I'm looking forward to having a nice wall of vivariums, with a great collection....(a few years off yet) I dread to think what that will cost !:gasp:


----------



## sedgehog51

Anyone else for the spreadsheet?! Just PM me your email address and I will send !

:2thumb:



sedgehog51 said:


> Forgot to say, because I'm a sad accountant and care mildly about these things I have a spreadsheet that can auto calculate the cost of any number of vivs for you. If anyone wants a copy PM me and i'll send it to you !!!!


----------



## sedgehog51

*Bump*

Bump!


----------



## fatgecko72

sedgehog51 said:


> Anyone else for the spreadsheet?! Just PM me your email address and I will send !
> 
> :2thumb:


PM sent :2thumb::2thumb::2thumb:


----------



## Jeffers3

The cost of 1 unit of electricity is about 10p. It's not straightforward to calculate this, because the suppliers would rather we didn't know. Therefore, they hide the price within their overly complicated tariff systems.

Therefore 1KW costs 10p per hour, or £2.40 per day.

So how many KW does a viv use? Well, that depends on what you have inside. Heaters are often the greatest culprits. My viv has a 150W (or 0.15 KW) ceramic heater, but it is on a thermostat. To simplify things, let's assume this means it operates for 50% of the time. I also have a UV lamp, which I think is 20W - let's say 30W (or 0.03 KW) for a worst case scenario. That is on for 14 hours a day. I don't have any other lighting, but some people have an additional light, which would probably be about another 30W. Again, this would be on for about 14 hours.

Total KWh = (0.15 x 12) + (0.03 x 14) + (0.03 x 14) = 2.64 KWh per day

This means it will cost 26.4p to run a viv like this per day. This works out at around £96 per year.


----------



## sedgehog51

Formula similar to that posted earlier and of that used on spreadsheet I have sent to a few of you !

Jeffers is right. elec companies do like to shroud us in mystery as to how much things cost. Have had interesting dicussions with an elec supplier, advisor couldn't tell me how much elec anything used and would cost! not even a UK average !



Jeffers3 said:


> The cost of 1 unit of electricity is about 10p. It's not straightforward to calculate this, because the suppliers would rather we didn't know. Therefore, they hide the price within their overly complicated tariff systems.
> 
> Therefore 1KW costs 10p per hour, or £2.40 per day.
> 
> So how many KW does a viv use? Well, that depends on what you have inside. Heaters are often the greatest culprits. My viv has a 150W (or 0.15 KW) ceramic heater, but it is on a thermostat. To simplify things, let's assume this means it operates for 50% of the time.
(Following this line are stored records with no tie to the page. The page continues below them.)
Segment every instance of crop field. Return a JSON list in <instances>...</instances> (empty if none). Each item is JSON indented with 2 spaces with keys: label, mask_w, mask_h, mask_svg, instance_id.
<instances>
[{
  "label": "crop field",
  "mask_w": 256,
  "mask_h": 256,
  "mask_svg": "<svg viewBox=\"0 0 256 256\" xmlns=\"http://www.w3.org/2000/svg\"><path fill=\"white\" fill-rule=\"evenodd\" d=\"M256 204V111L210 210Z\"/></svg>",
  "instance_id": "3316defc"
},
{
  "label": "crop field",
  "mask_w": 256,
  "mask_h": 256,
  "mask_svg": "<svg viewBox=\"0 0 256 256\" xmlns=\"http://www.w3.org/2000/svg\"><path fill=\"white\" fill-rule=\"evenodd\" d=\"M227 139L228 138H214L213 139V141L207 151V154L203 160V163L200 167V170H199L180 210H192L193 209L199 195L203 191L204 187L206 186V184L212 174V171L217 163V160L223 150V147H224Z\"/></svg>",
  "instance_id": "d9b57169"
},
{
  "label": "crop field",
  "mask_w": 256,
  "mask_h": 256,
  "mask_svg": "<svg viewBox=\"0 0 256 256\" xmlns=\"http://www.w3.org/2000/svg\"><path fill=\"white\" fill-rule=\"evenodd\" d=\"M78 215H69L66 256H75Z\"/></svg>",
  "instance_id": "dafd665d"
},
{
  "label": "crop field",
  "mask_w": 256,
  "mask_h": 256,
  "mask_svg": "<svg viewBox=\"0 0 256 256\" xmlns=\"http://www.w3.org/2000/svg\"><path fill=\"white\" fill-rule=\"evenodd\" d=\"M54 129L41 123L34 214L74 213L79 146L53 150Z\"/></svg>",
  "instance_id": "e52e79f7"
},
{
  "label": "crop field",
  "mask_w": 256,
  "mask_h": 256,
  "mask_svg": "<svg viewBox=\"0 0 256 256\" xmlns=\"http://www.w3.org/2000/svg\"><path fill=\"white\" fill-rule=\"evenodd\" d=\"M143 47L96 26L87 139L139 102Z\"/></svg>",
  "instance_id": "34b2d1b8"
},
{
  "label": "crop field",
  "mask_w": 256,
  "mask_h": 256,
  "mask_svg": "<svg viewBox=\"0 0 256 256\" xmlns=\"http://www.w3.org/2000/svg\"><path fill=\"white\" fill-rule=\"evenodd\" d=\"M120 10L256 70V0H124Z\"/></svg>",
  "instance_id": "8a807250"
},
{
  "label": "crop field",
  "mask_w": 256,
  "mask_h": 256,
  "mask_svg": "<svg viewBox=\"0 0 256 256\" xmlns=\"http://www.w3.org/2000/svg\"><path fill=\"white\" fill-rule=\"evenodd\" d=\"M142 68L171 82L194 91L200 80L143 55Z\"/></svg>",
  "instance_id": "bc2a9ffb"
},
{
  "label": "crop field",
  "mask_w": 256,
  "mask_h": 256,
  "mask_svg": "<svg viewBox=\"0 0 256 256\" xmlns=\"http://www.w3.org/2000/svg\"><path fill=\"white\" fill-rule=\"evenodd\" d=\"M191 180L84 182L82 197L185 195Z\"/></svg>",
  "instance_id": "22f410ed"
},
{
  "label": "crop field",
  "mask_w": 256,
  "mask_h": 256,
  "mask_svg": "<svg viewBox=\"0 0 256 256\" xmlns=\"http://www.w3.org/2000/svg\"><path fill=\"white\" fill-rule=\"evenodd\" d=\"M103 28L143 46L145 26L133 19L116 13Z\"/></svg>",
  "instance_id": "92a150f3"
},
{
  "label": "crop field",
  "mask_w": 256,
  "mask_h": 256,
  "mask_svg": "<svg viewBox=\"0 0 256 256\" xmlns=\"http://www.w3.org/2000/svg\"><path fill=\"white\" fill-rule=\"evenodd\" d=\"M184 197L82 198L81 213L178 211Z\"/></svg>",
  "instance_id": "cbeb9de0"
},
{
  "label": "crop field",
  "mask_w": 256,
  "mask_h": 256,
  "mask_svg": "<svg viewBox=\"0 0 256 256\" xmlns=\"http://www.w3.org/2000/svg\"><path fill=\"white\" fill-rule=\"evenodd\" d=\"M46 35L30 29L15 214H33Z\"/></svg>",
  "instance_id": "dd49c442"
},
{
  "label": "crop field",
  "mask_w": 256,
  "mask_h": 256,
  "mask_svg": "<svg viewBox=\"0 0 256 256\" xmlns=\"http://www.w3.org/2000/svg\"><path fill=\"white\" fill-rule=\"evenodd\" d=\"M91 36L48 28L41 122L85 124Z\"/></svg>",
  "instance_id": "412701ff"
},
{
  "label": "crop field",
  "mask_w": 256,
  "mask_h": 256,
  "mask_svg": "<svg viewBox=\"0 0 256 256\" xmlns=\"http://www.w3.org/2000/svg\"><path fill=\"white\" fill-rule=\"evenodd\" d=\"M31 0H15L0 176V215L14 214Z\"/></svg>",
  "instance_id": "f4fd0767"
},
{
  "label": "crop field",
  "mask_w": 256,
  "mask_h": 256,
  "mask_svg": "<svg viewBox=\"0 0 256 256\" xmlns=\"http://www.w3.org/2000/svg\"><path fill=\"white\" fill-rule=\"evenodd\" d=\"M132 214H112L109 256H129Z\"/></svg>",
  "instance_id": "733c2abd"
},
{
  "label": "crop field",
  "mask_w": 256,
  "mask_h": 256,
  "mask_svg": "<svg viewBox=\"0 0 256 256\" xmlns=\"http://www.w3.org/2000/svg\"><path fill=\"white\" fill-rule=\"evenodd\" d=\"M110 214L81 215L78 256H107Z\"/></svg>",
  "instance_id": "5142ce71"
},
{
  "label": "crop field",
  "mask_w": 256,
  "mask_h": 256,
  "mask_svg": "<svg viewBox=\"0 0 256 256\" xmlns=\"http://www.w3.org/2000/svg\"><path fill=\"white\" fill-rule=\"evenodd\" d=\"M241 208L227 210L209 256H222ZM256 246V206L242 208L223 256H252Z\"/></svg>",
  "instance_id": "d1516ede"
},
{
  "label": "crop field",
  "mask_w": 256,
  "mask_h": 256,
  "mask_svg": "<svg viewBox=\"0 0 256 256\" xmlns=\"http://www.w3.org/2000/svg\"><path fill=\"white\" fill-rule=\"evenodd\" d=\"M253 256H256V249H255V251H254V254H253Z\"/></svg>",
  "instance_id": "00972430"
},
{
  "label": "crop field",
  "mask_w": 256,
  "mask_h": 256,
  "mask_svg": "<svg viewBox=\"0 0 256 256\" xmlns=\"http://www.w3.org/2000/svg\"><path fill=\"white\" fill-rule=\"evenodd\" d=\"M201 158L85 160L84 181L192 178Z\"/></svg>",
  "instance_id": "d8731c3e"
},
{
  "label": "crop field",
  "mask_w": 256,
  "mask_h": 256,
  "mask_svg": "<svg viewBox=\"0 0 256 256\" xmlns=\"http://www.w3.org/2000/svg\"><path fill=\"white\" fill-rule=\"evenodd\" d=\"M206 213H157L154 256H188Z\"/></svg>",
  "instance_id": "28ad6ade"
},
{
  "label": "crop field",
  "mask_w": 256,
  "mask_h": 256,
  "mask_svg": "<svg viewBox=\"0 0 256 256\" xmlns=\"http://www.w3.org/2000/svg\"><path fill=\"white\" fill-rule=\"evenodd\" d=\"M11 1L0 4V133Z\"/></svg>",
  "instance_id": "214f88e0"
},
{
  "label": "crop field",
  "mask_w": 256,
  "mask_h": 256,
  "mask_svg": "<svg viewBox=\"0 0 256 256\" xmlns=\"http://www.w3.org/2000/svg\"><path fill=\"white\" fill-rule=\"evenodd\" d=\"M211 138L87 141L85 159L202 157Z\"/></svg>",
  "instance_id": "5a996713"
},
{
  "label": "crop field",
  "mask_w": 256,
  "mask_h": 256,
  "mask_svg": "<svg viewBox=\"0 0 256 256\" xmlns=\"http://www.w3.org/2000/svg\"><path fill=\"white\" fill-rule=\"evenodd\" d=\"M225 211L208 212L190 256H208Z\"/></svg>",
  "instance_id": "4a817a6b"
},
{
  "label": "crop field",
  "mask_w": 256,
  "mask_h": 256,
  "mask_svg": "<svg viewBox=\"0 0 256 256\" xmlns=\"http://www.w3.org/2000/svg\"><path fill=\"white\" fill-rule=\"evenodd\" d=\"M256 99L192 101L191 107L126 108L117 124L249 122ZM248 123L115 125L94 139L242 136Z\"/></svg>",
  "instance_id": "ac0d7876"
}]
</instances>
I also have a UV lamp, which I think is 20W - let's say 30W (or 0.03 KW) for a worst case scenario. That is on for 14 hours a day. I don't have any other lighting, but some people have an additional light, which would probably be about another 30W. Again, this would be on for about 14 hours.
> 
> Total KWh = (0.15 x 12) + (0.03 x 14) + (0.03 x 14) = 2.64 KWh per day
> 
> This means it will cost 26.4p to run a viv like this per day. This works out at around £96 per year.


----------



## guidotheguru

Could i please get a copy of your spreadsheet.
thanks


----------